Nord-Kivu : à Kanyabayonga, la peste des petits ruminants décime les chèvres et fragilise l’économie des ménages ruraux

Dans les collines de Kanyabayonga, au sud du territoire de Lubero, dans la province du Nord-Kivu, une inquiétude sourde s’installe parmi les éleveurs. Depuis le début du mois de mars 2026, la peste des petits ruminants, une maladie virale réputée pour sa forte contagiosité, s’attaque aux troupeaux de chèvres, entraînant des pertes significatives et fragilisant un équilibre économique déjà précaire.

D’après plusieurs témoignages recueillis sur place, des dizaines d’animaux ont péri en l’espace de quelques semaines. Dans cette commune où l’élevage constitue un pilier essentiel des moyens de subsistance, la disparition progressive du cheptel prend une dimension à la fois économique et sociale. Certains observateurs locaux estiment que cette épizootie révèle une vulnérabilité structurelle des systèmes d’élevage, souvent peu encadrés sur le plan sanitaire.

Kasereka Tajiri, éleveur de la localité, illustre cette réalité. Parti d’un troupeau de dix chèvres, il affirme en avoir déjà perdu la moitié. « Nos bettes sont attaquées par des maladies qui se manifestent par la diarrhée sévère, les plaies sur la bouche, j’en ai déjà perdu cinq des suis de cette maladie », confie-t-il, décrivant des symptômes compatibles avec ceux généralement associés à cette pathologie.

À en croire plusieurs habitants, la propagation de la maladie semble rapide, alimentée notamment par les contacts fréquents entre animaux dans des espaces d’élevage peu compartimentés. Dans ce contexte, de nombreuses familles assistent, impuissantes, à l’érosion de leur principal capital productif.

Au-delà des pertes animales, les répercussions s’étendent au tissu social. Saïda Mbambu, résidente de Kanyabayonga, évoque une situation devenue critique pour son foyer. « A cause de la persistance de la peste, nous n’avons presque plus de bétail. Chez nous, nous dépendons en grande partie de nos animaux pour vivre. Les enfants ont dû arrêter les cours parce que nous n’avons plus de moyens. Nous ne savons plus quoi faire », explique-t-elle. Son témoignage met en lumière les effets en cascade de la crise, où la santé animale influence directement l’accès à l’éducation et à la sécurité alimentaire.

Face à cette situation, des professionnels de santé animale tentent d’alerter sur les mesures à adopter. Le vétérinaire Mumbere Kaniki Grâce recommande, selon ses propos, l’isolement des animaux malades, la limitation des interactions entre troupeaux et le recours à la vaccination lorsque celle-ci est доступible. « pour sauver les peu des bettes qui restent, les habitants doivent mettre en pratique les conseils de spécialistes vétérinaires, notamment en isolants les animaux sains des animaux déjà malade, soigner les malades les plutôt possible et vacciner les bettes non malade si nécessaires », précise-t-il.

Toutefois, sur le terrain, ces recommandations se heurtent à des contraintes bien réelles.

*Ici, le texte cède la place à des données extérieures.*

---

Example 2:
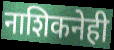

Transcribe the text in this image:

नाशिकनेही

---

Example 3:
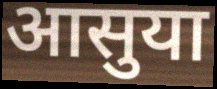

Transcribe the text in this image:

आसुया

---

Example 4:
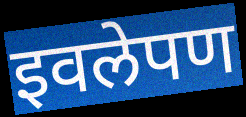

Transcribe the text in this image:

इवलेपण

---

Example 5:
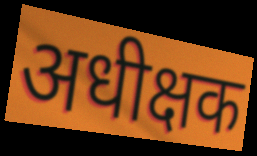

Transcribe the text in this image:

अधीक्षक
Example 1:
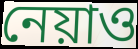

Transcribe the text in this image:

নেয়াও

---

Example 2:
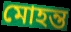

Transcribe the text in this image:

মোহন্ত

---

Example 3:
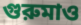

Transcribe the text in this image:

গুরুমাও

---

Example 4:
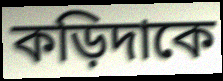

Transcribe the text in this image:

কড়িদাকে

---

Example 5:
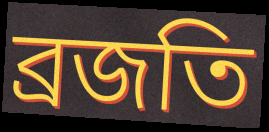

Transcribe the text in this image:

ব্রজতি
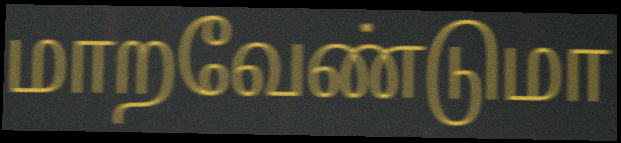
மாறவேண்டுமா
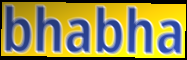
bhabha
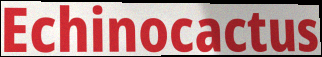
Echinocactus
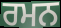
ਰਮਨ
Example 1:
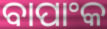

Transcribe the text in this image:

ବାପାଂକ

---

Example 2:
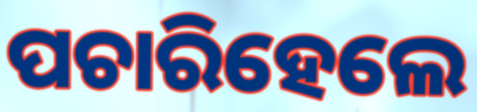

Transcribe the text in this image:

Selon des acteurs du secteur, l’accès aux services vétérinaires, aux produits de vaccination et à l’information reste limité, en particulier dans les zones rurales enclavées. Cette situation complique la mise en œuvre de stratégies efficaces de riposte, laissant les éleveurs souvent livrés à eux-mêmes.

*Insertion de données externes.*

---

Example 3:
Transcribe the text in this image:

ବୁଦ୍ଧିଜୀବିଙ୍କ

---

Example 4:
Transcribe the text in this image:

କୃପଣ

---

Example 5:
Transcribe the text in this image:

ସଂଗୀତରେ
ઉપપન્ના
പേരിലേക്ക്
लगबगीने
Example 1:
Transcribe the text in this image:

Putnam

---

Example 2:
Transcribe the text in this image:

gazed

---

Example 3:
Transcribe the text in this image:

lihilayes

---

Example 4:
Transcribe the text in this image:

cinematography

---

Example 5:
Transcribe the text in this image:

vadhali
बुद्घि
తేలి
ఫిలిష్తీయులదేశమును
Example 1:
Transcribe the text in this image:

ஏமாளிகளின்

Dans ce contexte, plusieurs voix s’élèvent pour appeler à une réponse plus structurée. Les éleveurs, confrontés à l’ampleur des pertes, sollicitent une intervention rapide des autorités compétentes, estimant qu’une action coordonnée pourrait permettre de contenir la propagation de la maladie et de préserver les moyens de subsistance locaux. À mesure que l’épizootie progresse, la question dépasse désormais le seul cadre sanitaire. Elle interroge, en filigrane, la résilience des systèmes d’élevage face aux chocs sanitaires et climatiques, ainsi que la capacité des politiques publiques à accompagner des communautés rurales fortement dépendantes de leurs ressources animales. À Kanyabayonga, sauver le bétail apparaît, pour beaucoup, comme une condition indispensable à la préservation d’un fragile équilibre de vie.